Education & Certifications
While there are examples of people making it as security analysts despite taking a non-traditional path, prospective security analysts can’t go wrong taking something related to IT or IS or, of course, computer science. An understanding of computer networks and mainframe computers, and some actual work experience in the IT realm, will help as well. There are various certifications security analysts tend to gravitate towards. Arguably the most popular is CISSP. Others include, but are not limited to, CREA, CompTIA Network+ and CWAPT.
Education & Certifications: The Experts Weigh In
Prenston Gale, director of information security at Dynamics Research Corp. in Andover, Massachusetts, earned a degree in computer science and mathematics from Augustana College and has certifications such as CISSP and Microsoft Certified Professional.
While acknowledging the importance of certifications, Gale noted that they’re not absolutely necessary.
“Now from a knowledge perspective, certifications certainly aren’t necessary because what they do is test your knowledge and certify that you have the knowledge,” said Gale. “So you don’t need a certification to gain that knowledge. What certifications are good for is to make you…more marketable as an individual.”

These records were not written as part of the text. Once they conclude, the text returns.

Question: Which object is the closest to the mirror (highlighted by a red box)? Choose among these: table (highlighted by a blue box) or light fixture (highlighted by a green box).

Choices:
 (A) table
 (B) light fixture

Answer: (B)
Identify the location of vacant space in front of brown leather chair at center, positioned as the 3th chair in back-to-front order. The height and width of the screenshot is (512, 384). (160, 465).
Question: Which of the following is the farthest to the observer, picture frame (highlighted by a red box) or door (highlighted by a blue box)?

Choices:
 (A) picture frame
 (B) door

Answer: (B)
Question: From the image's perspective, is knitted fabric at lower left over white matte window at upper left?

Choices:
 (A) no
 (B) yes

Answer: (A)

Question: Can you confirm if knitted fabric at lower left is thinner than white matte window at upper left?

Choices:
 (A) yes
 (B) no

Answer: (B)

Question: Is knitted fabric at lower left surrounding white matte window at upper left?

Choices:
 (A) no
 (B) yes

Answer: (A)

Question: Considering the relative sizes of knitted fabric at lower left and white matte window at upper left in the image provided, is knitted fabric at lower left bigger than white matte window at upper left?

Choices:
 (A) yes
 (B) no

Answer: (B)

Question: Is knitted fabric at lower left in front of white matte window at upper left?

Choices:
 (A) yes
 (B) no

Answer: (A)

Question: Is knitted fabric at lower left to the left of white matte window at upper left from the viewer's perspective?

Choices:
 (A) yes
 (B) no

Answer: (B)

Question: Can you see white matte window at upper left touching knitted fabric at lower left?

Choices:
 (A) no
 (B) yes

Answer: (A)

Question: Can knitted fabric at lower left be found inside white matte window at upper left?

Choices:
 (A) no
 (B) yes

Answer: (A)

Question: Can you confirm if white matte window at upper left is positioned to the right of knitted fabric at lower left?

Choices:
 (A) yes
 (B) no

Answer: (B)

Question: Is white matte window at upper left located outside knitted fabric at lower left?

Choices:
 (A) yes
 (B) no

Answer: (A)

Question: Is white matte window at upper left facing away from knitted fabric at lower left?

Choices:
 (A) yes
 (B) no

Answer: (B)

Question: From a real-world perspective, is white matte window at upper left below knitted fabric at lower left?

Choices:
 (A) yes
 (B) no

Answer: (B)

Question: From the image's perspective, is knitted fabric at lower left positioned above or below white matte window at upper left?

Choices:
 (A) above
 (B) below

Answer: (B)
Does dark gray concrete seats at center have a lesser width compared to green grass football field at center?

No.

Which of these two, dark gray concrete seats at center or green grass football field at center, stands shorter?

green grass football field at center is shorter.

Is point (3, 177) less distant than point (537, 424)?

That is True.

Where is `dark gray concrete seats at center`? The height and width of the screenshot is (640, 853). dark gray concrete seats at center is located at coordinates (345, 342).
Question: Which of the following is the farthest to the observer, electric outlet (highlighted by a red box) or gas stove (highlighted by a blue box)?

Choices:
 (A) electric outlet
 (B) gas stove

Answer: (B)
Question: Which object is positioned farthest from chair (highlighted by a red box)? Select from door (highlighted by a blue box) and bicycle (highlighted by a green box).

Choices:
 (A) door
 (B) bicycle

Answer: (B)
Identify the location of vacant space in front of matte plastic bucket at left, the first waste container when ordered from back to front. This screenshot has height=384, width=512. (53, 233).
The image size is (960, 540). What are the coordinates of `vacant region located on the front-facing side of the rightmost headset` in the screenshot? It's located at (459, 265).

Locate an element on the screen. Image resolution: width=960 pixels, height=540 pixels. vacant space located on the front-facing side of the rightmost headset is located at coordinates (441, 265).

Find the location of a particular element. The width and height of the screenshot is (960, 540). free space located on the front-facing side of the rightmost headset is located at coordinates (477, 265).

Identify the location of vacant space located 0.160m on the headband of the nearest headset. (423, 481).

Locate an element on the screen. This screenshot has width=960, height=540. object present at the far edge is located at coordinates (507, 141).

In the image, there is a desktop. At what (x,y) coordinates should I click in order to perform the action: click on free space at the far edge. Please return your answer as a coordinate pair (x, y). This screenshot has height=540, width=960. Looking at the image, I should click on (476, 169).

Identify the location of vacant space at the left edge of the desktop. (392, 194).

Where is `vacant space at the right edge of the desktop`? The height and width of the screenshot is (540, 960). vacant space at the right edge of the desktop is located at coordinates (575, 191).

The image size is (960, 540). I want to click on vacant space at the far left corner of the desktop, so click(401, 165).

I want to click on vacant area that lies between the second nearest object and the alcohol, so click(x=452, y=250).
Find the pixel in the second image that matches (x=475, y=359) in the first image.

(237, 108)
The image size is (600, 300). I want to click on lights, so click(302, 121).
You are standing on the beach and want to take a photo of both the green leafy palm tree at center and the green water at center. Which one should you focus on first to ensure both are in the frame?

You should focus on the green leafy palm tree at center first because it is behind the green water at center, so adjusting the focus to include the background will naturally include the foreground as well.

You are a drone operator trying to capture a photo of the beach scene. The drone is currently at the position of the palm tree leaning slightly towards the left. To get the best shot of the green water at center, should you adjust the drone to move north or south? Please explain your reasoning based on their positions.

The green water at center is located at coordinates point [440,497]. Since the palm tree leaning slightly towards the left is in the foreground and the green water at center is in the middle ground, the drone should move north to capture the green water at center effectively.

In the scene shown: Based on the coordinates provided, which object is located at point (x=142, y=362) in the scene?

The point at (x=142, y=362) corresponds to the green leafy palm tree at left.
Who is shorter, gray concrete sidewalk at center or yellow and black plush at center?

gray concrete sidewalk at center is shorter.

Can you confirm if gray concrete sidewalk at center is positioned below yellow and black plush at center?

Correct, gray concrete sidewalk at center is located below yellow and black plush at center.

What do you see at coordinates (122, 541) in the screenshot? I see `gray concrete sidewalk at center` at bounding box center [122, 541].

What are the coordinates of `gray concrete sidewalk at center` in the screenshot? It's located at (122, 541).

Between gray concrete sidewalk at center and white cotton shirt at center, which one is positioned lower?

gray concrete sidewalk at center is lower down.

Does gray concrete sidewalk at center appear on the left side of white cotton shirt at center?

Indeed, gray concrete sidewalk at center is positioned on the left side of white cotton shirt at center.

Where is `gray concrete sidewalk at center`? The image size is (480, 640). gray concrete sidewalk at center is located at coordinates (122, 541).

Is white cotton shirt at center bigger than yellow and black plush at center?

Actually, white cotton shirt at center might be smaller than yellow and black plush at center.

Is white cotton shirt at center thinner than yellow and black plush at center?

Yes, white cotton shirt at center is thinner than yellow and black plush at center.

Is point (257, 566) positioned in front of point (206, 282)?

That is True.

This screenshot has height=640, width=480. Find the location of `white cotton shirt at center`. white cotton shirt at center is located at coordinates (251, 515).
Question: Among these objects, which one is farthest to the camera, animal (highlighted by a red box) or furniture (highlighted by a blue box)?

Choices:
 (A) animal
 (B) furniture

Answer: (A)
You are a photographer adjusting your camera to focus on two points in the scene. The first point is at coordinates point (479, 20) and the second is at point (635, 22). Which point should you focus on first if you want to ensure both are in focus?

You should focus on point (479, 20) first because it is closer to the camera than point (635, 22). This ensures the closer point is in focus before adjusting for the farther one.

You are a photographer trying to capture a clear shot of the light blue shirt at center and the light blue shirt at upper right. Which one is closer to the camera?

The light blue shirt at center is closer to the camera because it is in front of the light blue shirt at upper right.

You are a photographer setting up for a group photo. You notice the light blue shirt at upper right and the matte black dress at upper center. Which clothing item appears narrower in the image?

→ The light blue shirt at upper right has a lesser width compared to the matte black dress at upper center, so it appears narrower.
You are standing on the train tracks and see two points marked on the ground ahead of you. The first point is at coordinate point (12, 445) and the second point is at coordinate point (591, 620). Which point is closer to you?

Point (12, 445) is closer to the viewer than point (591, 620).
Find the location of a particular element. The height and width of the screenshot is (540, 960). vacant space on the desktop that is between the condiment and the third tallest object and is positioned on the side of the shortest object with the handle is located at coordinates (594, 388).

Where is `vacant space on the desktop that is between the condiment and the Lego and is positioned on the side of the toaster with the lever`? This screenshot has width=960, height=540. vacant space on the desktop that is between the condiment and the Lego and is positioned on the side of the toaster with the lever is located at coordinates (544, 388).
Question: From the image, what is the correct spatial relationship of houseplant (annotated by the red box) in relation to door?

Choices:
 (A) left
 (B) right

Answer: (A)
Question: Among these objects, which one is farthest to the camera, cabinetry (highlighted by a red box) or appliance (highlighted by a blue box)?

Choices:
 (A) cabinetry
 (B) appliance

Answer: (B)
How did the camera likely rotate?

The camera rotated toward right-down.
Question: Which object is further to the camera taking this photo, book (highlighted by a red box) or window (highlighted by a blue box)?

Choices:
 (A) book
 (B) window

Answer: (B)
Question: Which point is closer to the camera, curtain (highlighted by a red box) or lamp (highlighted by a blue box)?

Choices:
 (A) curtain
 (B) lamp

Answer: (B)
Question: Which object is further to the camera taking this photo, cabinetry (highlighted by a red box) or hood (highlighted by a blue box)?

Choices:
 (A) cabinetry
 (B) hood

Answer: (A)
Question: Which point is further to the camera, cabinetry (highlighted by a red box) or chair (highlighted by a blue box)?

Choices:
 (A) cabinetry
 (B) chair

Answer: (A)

If security professionals who have been in the field for, say, a decade don’t have certifications, prospective employers will wonder what they’ve been up to all that time, said Gale, who added that certifications are important from the perspectives of personal growth and career development.
Although McKenna has succeeded as a security analyst despite lacking some of the more popular security certifications, he’s not exactly knocking them. Professionals who will be focusing on things like network layers would certainly benefit from some related certifications, he noted. But the certifications available for the fraud side are generally not of the must-have variety. So he’s opted to pass.
“There’s definitely people who are going to say, ‘You absolutely have to have your CISSP,'” he said. “You’ll also see people, like myself, who don’t have those certifications. I wouldn’t say that you don’t need them, and I wouldn’t say that they’re absolutely necessary. They can absolutely help get your foot in the door for interviews and for receiving jobs, but they’re not mandatory for performing the functions of the jobs.”